Tax Week: Stormwater Time; Sales Tax Has a Name
San Diego City Council President Sean Elo-Rivera shocked City Hall this week when he announced that he would lead the push to put a ballot measure up in November to raise a tax on properties to pay for stormwater system improvements.
The tax is one of the more complex and he has not laid out how it would go. Would it be a tax on how many square feet of land you own? Would it allow exemptions for work you’ve done to make sure stormwater seeps off the land in a clean way? Not hard questions but still questions.
One scenario: As we all know, a tax for a special purpose put on the ballot by the government requires approval from two-thirds of voters. But there could be a way for Elo-Rivera and his colleagues to keep it from needing that much support. The idea is to put the tax on the ballot – charge homeowners and property owners a fee on the parcel they own but not say where the money would go. That would mean it only requires a simple majority of voters supporting it to pass.
Then they could put on the ballot a bond authorizing the city to borrow the exact same amount the tax is projected to raise to invest in the stormwater system.
That would mean the city could be putting two tax increases for general purposes on the same November ballot. Because Elo-Rivera made sure to clarify to the Union-Tribune that he still supports a sales tax increase.
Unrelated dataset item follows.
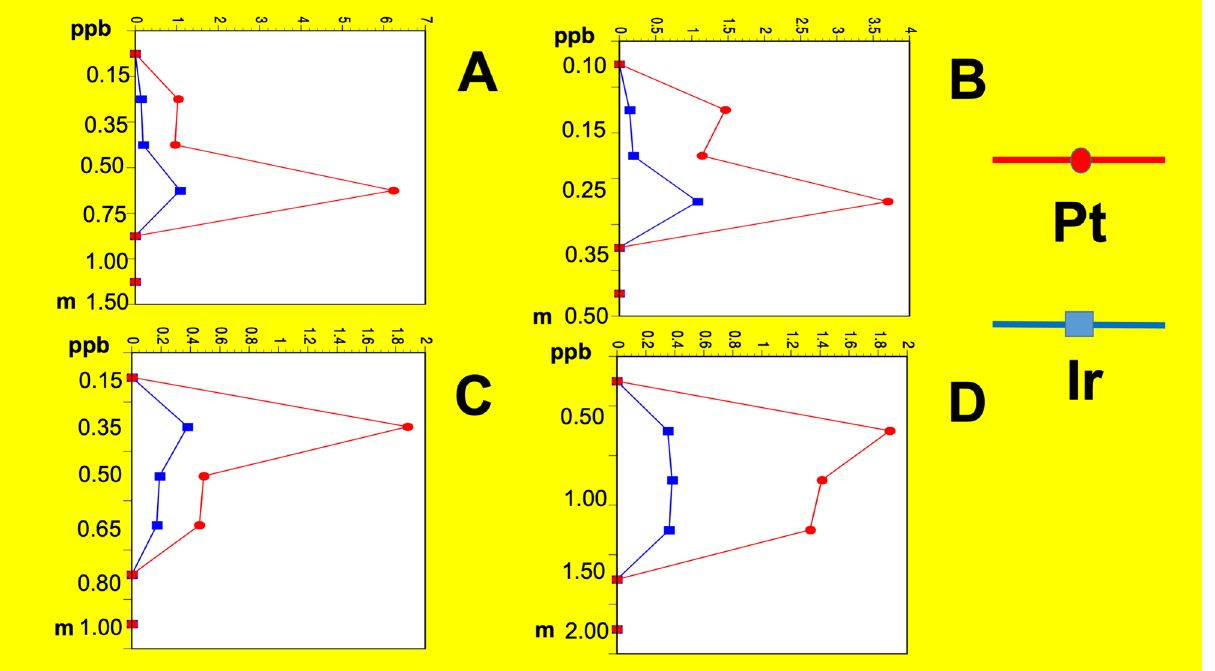
Figure 17. Positive Ir and Pt anomalies from the burned carbon-rich strata on Hopewell archaeological sites in the Ohio River valley: ( A ) Turner earthworks and village, Ohio; ( B ) Moundview village and mound, Ohio; ( C )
And that now has a name: On Jan. 24, a committee officially filed with the city to support a 1 percentage-point increase in the city of San Diego’s sales tax rate. It’s called “Penny for Progress” and it lists Nancy Haley, Danielle Stephen, Nicole Crosby, Mel Katz and Michael Zucchet the general manager of the largest union of city employees, the Municipal Employees’ Association as its principal officers.